Growth in Chinese exports weakened to just under 10% in August, down from more than 12% the previous month, according to government data published over the weekend. The performance is significantly below China's average for the year so far.
The situation is likely to worsen in the coming months as the trade war between China and the United States escalates. President Donald Trump said Friday he's prepared to impose another huge wave of tariffs on $267 billion of Chinese products.
On top of tariffs already in place or in the works, such a move would apply new taxes to the entire $505 billion of goods the United States imported from China last year.
As a result, China's export growth "could tumble to low single digits and even negative territory in coming months," analysts at investment bank Nomura wrote in a research note. That would pile more pressure on an economy that is already battling serious headwinds, they said.
The weakness in Chinese trade is so far coming mainly from slowing growth in exports to big trading partners like the European Union and Japan.
Exports to the United States actually rose to a record high during August, helped by the fall in the Chinese currency against the US dollar and the rush by companies to ship goods before the next round of tariffs comes in, according to analysts.
China's huge trade surplus with the United States is at the heart of the dispute. The fact that it's still growing "is likely to add to the friction" between the world's top two economies, Louis Kuijs, head of Asia economics at research firm Oxford Economics, said in a note to clients Monday.
Chinese stocks and Aussie dollar decline
Concerns about what might happen next were reflected Monday in declines in Chinese stocks (SHCOMP).
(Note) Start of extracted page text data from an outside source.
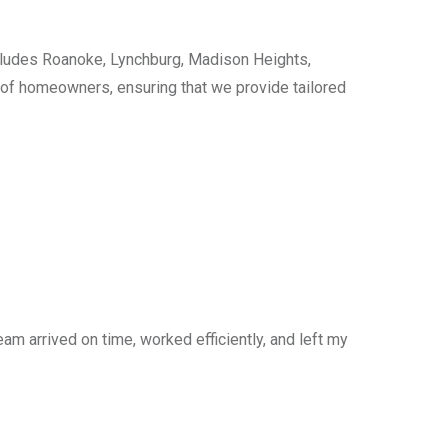
cludes Roanoke, Lynchburg, Madison Heights,
s of homeowners, ensuring that we provide tailored
am arrived on time, worked efficiently, and left my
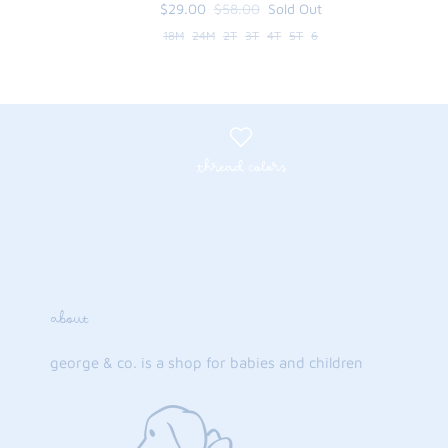
$29.00
$58.00
Sold Out
18M
24M
2T
3T
4T
5T
6
thread colors
about
george & co. is a shop for babies and children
The Australian dollar, which is viewed as a gauge of confidence in China's economy because of the huge amount of Australian raw materials bought by Chinese companies, also came under pressure. It was trading near its lowest level against the US dollar since early 2016, when fears of a collapse in Chinese growth roiled markets.
Falling exports could pressure Beijing to find new ways to juice economic growth, according to Nomura.
Chinese officials have already turned to tax cuts, infrastructure spending and looser monetary policy as they seek to prop up growth.
The Chinese economy began cooling off this year, and signs of stress are multiplying. Data last week showed Chinese factories are losing export orders and suffering from weakening growth in infrastructure investment.
"The incoming exports slowdown suggests it might take longer for China's growth to recover," the Nomura analysts said.
China's stock market and its currency have been pummeled in recent months by investors concerned about the health of the country's economy.
But many analysts say they doubt authorities will purposefully devalue the Chinese yuan against the dollar in order to reignite export growth, as this could set off turmoil in financial markets and send a flood of money pouring out of the country.